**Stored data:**

>> START

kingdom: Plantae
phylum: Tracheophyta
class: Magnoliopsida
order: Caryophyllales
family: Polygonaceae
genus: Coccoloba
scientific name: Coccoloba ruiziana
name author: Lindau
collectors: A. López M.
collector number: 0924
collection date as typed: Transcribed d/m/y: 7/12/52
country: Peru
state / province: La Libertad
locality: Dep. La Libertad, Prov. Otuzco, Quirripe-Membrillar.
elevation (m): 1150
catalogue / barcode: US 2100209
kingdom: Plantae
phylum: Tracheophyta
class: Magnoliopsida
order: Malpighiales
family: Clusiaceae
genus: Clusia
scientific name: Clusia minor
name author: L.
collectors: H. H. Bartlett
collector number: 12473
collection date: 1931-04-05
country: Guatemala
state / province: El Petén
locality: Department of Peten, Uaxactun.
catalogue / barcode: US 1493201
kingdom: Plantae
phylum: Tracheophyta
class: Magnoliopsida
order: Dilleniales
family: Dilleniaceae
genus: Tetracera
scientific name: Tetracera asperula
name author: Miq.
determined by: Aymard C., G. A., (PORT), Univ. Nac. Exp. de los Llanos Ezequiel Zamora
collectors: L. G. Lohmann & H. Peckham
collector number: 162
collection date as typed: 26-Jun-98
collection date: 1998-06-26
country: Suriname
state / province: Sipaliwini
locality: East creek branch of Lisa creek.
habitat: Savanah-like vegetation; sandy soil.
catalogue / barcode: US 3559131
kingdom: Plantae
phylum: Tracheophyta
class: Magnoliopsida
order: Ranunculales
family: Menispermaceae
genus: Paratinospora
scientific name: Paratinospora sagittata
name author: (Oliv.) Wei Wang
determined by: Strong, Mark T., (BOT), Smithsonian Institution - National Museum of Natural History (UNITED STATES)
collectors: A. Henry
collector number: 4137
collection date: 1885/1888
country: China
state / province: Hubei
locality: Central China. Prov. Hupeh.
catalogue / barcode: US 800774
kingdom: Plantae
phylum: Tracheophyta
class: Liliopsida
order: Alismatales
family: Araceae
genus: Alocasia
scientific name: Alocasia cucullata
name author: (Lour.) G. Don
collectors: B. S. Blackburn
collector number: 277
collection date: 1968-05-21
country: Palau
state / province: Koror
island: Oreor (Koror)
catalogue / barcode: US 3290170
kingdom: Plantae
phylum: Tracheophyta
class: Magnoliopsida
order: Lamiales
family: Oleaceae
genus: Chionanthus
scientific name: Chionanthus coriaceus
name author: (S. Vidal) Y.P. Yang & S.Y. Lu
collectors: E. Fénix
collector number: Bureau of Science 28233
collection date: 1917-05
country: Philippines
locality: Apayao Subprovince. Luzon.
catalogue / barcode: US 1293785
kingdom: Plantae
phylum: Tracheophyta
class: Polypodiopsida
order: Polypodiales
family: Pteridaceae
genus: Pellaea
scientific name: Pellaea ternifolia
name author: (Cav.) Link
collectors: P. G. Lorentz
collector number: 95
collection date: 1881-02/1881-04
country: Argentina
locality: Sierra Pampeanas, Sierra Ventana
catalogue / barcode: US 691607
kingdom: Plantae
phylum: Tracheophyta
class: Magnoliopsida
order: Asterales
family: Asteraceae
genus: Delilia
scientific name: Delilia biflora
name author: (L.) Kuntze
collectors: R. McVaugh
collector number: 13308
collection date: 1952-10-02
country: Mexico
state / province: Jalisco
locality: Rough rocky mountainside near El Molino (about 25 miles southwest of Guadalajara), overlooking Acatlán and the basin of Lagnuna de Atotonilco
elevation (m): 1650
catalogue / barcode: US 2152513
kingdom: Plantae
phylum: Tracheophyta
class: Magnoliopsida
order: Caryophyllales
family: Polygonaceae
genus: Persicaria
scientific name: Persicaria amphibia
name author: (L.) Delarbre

>> END

**Task requirements:**
Please rewrite all of the material above with every "collector number" changed to "field number", leaving everything else as it is.

**Solution:**
kingdom: Plantae
phylum: Tracheophyta
class: Magnoliopsida
order: Caryophyllales
family: Polygonaceae
genus: Coccoloba
scientific name: Coccoloba ruiziana
name author: Lindau
collectors: A. López M.
field number: 0924
collection date as typed: Transcribed d/m/y: 7/12/52
country: Peru
state / province: La Libertad
locality: Dep. La Libertad, Prov. Otuzco, Quirripe-Membrillar.
elevation (m): 1150
catalogue / barcode: US 2100209
kingdom: Plantae
phylum: Tracheophyta
class: Magnoliopsida
order: Malpighiales
family: Clusiaceae
genus: Clusia
scientific name: Clusia minor
name author: L.
collectors: H. H. Bartlett
field number: 12473
collection date: 1931-04-05
country: Guatemala
state / province: El Petén
locality: Department of Peten, Uaxactun.
catalogue / barcode: US 1493201
kingdom: Plantae
phylum: Tracheophyta
class: Magnoliopsida
order: Dilleniales
family: Dilleniaceae
genus: Tetracera
scientific name: Tetracera asperula
name author: Miq.
determined by: Aymard C., G. A., (PORT), Univ. Nac. Exp. de los Llanos Ezequiel Zamora
collectors: L. G. Lohmann & H. Peckham
field number: 162
collection date as typed: 26-Jun-98
collection date: 1998-06-26
country: Suriname
state / province: Sipaliwini
locality: East creek branch of Lisa creek.
habitat: Savanah-like vegetation; sandy soil.
catalogue / barcode: US 3559131
kingdom: Plantae
phylum: Tracheophyta
class: Magnoliopsida
order: Ranunculales
family: Menispermaceae
genus: Paratinospora
scientific name: Paratinospora sagittata
name author: (Oliv.) Wei Wang
determined by: Strong, Mark T., (BOT), Smithsonian Institution - National Museum of Natural History (UNITED STATES)
collectors: A. Henry
field number: 4137
collection date: 1885/1888
country: China
state / province: Hubei
locality: Central China. Prov. Hupeh.
catalogue / barcode: US 800774
kingdom: Plantae
phylum: Tracheophyta
class: Liliopsida
order: Alismatales
family: Araceae
genus: Alocasia
scientific name: Alocasia cucullata
name author: (Lour.) G. Don
collectors: B. S. Blackburn
field number: 277
collection date: 1968-05-21
country: Palau
state / province: Koror
island: Oreor (Koror)
catalogue / barcode: US 3290170
kingdom: Plantae
phylum: Tracheophyta
class: Magnoliopsida
order: Lamiales
family: Oleaceae
genus: Chionanthus
scientific name: Chionanthus coriaceus
name author: (S. Vidal) Y.P. Yang & S.Y. Lu
collectors: E. Fénix
field number: Bureau of Science 28233
collection date: 1917-05
country: Philippines
locality: Apayao Subprovince. Luzon.
catalogue / barcode: US 1293785
kingdom: Plantae
phylum: Tracheophyta
class: Polypodiopsida
order: Polypodiales
family: Pteridaceae
genus: Pellaea
scientific name: Pellaea ternifolia
name author: (Cav.) Link
collectors: P. G. Lorentz
field number: 95
collection date: 1881-02/1881-04
country: Argentina
locality: Sierra Pampeanas, Sierra Ventana
catalogue / barcode: US 691607
kingdom: Plantae
phylum: Tracheophyta
class: Magnoliopsida
order: Asterales
family: Asteraceae
genus: Delilia
scientific name: Delilia biflora
name author: (L.) Kuntze
collectors: R. McVaugh
field number: 13308
collection date: 1952-10-02
country: Mexico
state / province: Jalisco
locality: Rough rocky mountainside near El Molino (about 25 miles southwest of Guadalajara), overlooking Acatlán and the basin of Lagnuna de Atotonilco
elevation (m): 1650
catalogue / barcode: US 2152513
kingdom: Plantae
phylum: Tracheophyta
class: Magnoliopsida
order: Caryophyllales
family: Polygonaceae
genus: Persicaria
scientific name: Persicaria amphibia
name author: (L.) Delarbre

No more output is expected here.